Roberto Velasco Alvarez, chief officer for North America at the Mexican Ministry of Foreign Affairs, cited diversity as an attribute of the new consulate.
“We believe that this consulate is a model space for diversity, for inclusion, to generate dialogue, to generate reflection, and to be able to detonate conversations even through art, as we are seeing here,” he said.
Mexico and the Houston region have ties in the tourism, trade and investment sectors, Ebrard said. But he added that his government plans to strengthen collaborations in areas such as “clean energy (and) developing medical capacities because what we saw in this pandemic showed us that we have to work more together.”
According to the consulate, Houston is already a strong Mexican partner, with many direct flights, investments by large Mexican companies and a strong presence in Mexico of Houston companies.
Houston Mayor Sylvester Turner said Mexico is currently the second largest trading partner of the city with an average of $19 billion in trade per year.
The opening of the consulate “highlights the strong and dynamic relationship between Houston and Mexico… not just in terms of an economic point of view but in terms of culture, education and medicine,” Turner said.

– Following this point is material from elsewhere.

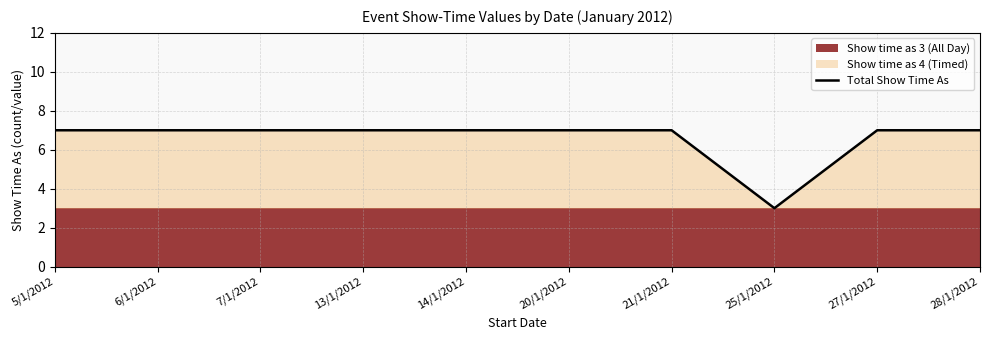

Where is the first local minimum?

25/1/2012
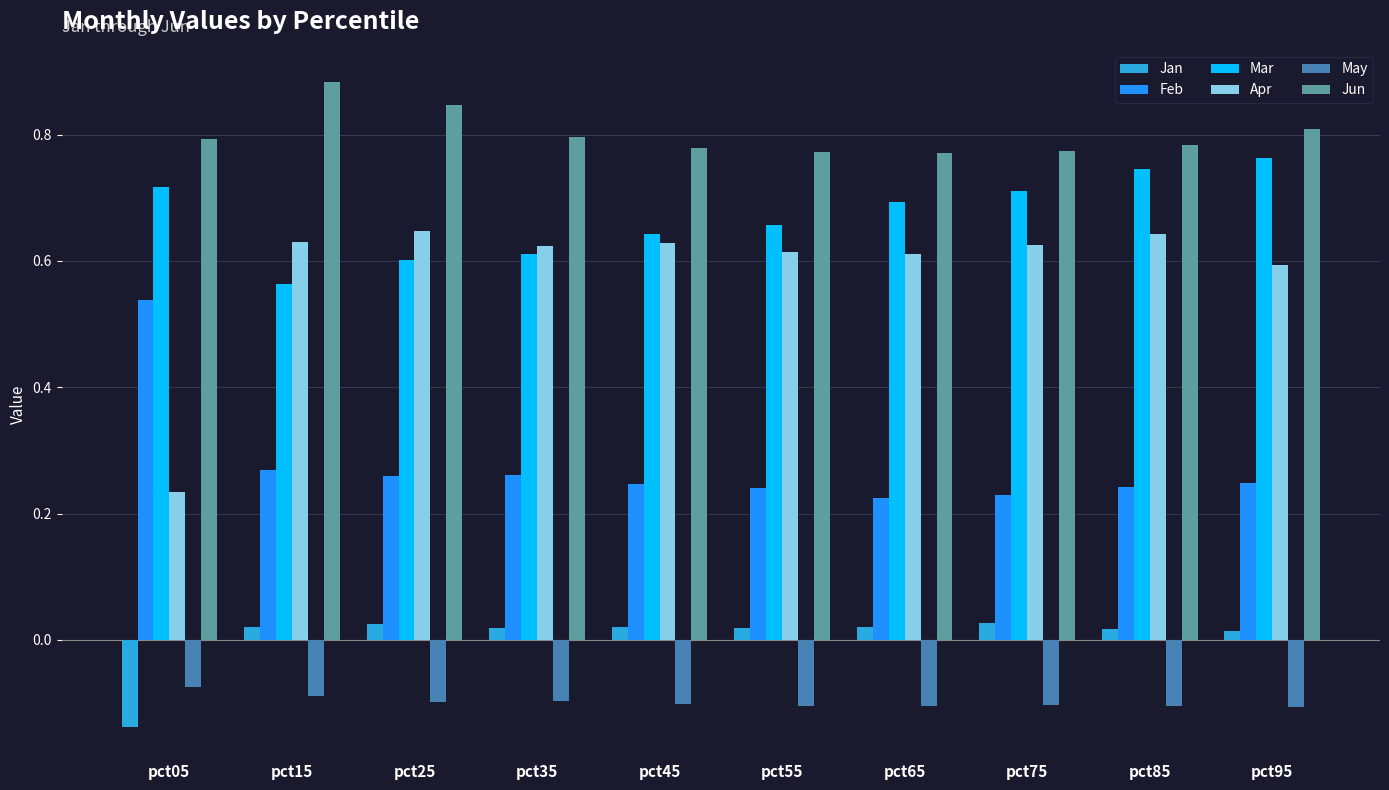

What is the sum of all Jun values?

8.0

Turner also announced that the first international post-pandemic trip of his government will be to Mexico at the end of August.
“As partners, it’s the people-to-people relationship that we value the most right here in Houston,” Turner said. “Mexican Americans are part of this community as doctors, nurses, engineers, teachers, in our government and in every industry in this city. Our city is stronger with their presence.”

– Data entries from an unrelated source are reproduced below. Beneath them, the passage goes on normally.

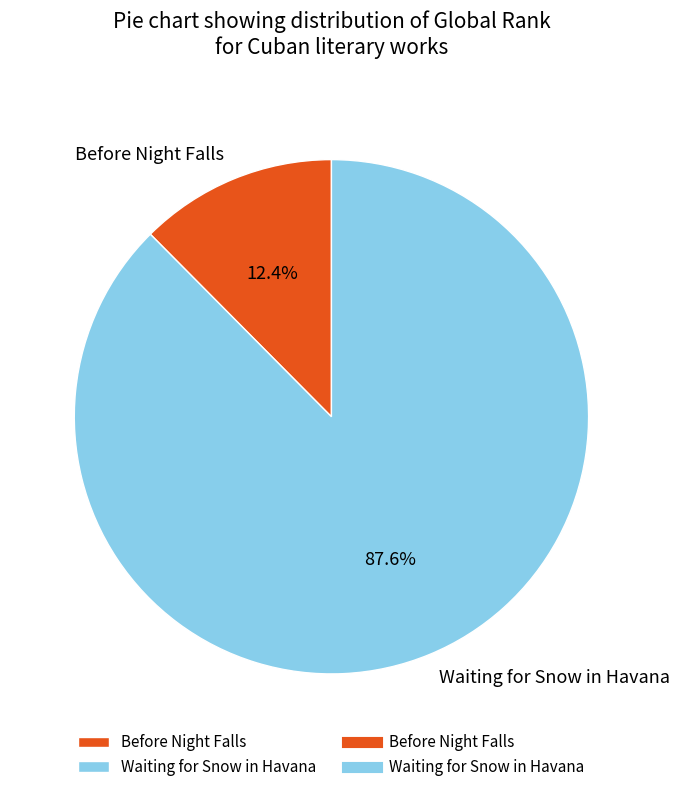

Is there any slice that represents more than half of the pie?

Yes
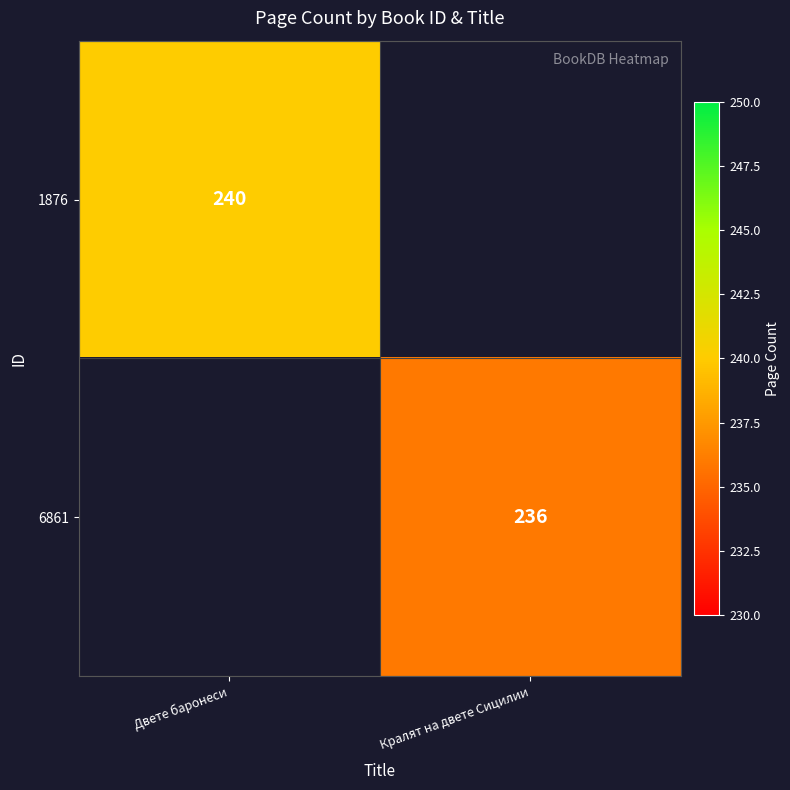

List the labels in order of 6861 value, largest first.

Двете баронеси, Кралят на двете Сицилии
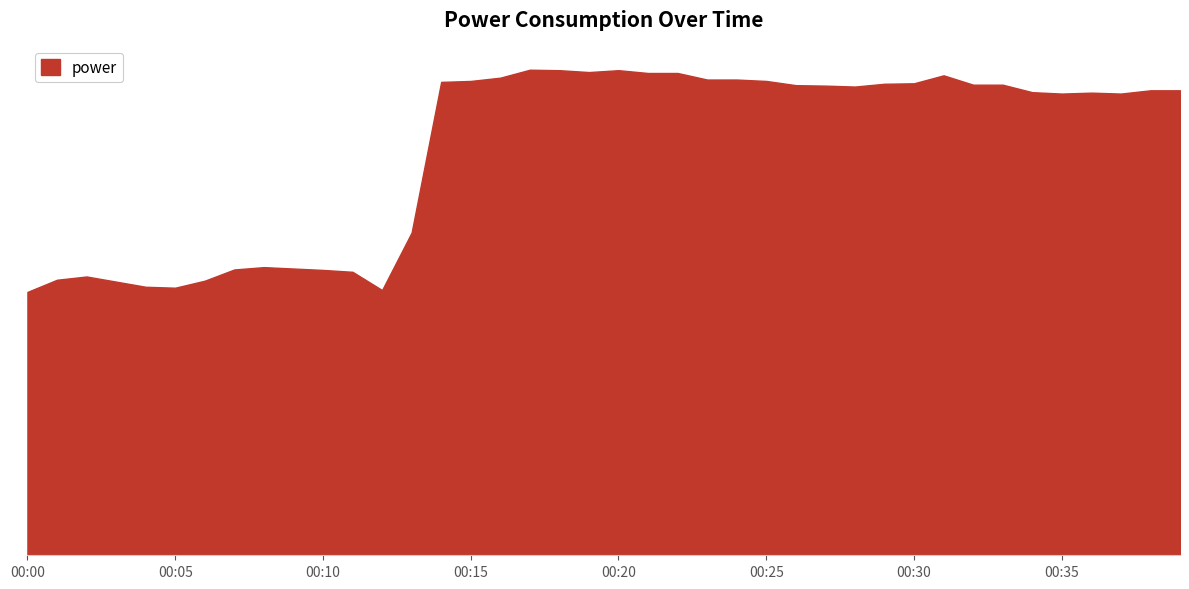

At which category does the data reach its first local valley?

00:05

Turner took the opportunity to contrast his administration’s position to that of former U.S. President Donald Trump, who vilified Mexican immigrants to justify the need for a border wall.
“In Houston we do not build walls, we build relationships,” the mayor said. “And in the city of Houston it does not matter if you’re documented or undocumented, where you are from, what religion you practice, or who you love. As long as you are in this city, I am your mayor.”
The new consulate has four floors and multiple areas to serve the public. The art gallery that served as backdrop for Friday’s ceremony exhibits paintings by Edgar Medina, a Houston artist of Mexican origin.
More than 100 people attended, including Houston City Council members, representatives from local agencies and Mexican consulates from other U.S. cities.
“It really takes all of us working together to pull off a project like this,” said U.S. Rep. Sylvia Garcia, D-Houston. “The (political) climate is not sometimes where we want it to be, but if every one of us here carries the message of goodwill, cooperation and collaboration and working together, I know we can overcome it.”